Perhaps you experienced what your children’s school termed “virtual learning” or “distance learning” last year, and you’re thinking of duplicating what you observed. Perhaps you’re simply recalling what your school experience was as a child, and you think you might try to recreate that in your home. Maybe you’re envisioning yourself standing in front of a blackboard at the front of a classroom dictating lessons each day while your children sit quietly in their seats until lunchtime.
You could do that. After all, one of the greatest benefits of homeschooling is the freedom to make it whatever you deem best for your family and each child.
However, most families that set off on that road tend to quickly learn that these all-too-familiar trappings of school aren’t conducive to the learning and thriving of children and are especially out of sync with a warm, loving home.
The truth is that homeschool—when at its best—isn’t school at home, and for the happiest homeschoolers, school and homeschool bear little resemblance to each other.
If you think about it, it makes sense. Many of the habits, practices, rules, and policies you find in every public school exist to maximize safety among a crowd of students and teachers, to maintain order, to elicit obedience, and to control behavior. These are both unnecessary and unpleasant if brought home.
What’s more, it’s worth recognizing the degree to which public schools have been successful in educating their students over the past few decades. If you’re unaware, their record has been poor, to say the least, and deteriorating consistently. While you may find yourself choosing homeschool this year as a result of recent world events, know that the system you’re passing on has been deficient for a long time. Why duplicate a failing strategy?

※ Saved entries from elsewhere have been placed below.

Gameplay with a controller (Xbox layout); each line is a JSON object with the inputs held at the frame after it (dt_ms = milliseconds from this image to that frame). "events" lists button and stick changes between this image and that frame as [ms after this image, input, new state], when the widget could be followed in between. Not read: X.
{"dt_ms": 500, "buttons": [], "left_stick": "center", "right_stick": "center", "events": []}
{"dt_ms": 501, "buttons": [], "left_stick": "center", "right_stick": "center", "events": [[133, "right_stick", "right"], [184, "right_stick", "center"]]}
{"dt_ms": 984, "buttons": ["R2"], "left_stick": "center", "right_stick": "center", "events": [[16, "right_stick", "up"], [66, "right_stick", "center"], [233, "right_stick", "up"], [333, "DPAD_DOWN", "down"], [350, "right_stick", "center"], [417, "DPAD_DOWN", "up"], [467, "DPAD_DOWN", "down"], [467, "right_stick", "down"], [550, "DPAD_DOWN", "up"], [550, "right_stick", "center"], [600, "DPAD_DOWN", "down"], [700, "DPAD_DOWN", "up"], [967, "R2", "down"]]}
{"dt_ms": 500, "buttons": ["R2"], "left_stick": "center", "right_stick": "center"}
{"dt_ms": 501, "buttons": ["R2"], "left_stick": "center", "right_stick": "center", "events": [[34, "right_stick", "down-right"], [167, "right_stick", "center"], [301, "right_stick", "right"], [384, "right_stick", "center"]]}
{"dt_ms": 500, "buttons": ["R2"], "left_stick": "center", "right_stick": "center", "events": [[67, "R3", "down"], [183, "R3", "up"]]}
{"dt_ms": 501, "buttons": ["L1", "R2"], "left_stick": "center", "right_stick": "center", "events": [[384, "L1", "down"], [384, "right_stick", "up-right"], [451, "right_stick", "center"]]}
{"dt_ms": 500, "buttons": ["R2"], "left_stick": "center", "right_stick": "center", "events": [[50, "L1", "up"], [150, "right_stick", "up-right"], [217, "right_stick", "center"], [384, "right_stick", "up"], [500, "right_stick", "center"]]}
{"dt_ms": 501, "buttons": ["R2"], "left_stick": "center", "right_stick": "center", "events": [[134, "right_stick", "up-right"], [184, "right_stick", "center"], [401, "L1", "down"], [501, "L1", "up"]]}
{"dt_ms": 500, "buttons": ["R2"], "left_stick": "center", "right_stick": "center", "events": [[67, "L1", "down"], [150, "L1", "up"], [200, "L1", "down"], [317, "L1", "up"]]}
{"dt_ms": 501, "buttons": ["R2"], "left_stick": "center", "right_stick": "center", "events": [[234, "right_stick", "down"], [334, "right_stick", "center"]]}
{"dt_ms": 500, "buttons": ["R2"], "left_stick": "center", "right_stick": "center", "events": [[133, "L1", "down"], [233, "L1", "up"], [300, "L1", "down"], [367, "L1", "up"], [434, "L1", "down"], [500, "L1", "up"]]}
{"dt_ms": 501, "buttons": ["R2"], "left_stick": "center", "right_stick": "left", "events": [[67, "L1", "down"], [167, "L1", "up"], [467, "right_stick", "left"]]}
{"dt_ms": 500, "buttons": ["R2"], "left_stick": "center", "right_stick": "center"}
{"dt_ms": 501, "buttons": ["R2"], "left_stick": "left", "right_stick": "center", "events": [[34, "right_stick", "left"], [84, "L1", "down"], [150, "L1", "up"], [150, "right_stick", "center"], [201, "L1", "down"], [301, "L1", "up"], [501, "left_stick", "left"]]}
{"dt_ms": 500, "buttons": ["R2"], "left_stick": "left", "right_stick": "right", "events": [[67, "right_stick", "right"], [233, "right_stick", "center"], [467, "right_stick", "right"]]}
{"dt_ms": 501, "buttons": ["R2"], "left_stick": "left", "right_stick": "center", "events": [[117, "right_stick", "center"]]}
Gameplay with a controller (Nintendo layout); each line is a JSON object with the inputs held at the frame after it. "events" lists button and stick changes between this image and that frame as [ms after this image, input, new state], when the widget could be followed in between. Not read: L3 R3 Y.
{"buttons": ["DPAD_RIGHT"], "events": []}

To truly experience the beauty of homeschooling, recall the ways in which you’ve taught your children the myriad of things they’ve learned from you. On your watch, your children learned to walk, talk, eat, drink, get dressed, interact with family and friends, and so much more. Perhaps you taught them the alphabet or even to read simple words. Perhaps you taught them to weed your garden or bake a cake. You’ve instilled in them the values of your family and the character standards you deem important. You could fill pages and pages with what you’ve already taught your children if you really think about it—and I bet you did it all outside of a standard classroom environment, unconfined by the hours between 9 and 3.
What you did probably looked more like encouragement—creating an environment at home and on the go in which your child could immerse him or herself and naturally learn and grow.
Further, think about what you do when you want or need to learn something new. Have you ever taught yourself a new skill or researched the ins and outs of a new hobby? What interests have you explored? What questions have you found the answers to? What skills have you acquired in your life?
The ways in which you approached such learning probably looked quite different from the way education is approached in school. What’s more, you likely truly learned rather than simply memorizing enough to pass a test and then forgetting it altogether.
If this is about to be your first year of homeschooling, you couldn’t have timed this decision better. There are countless resources to be found and communities of fellow homeschoolers just about everywhere.
Do your research, think about what would be the most wonderful homeschooling experience for your children, for yourself, for your family as a whole, and stay flexible as you learn and grow. Relish the fact that you don’t need to duplicate school at home and that you’re about to embark on the adventure of a lifetime.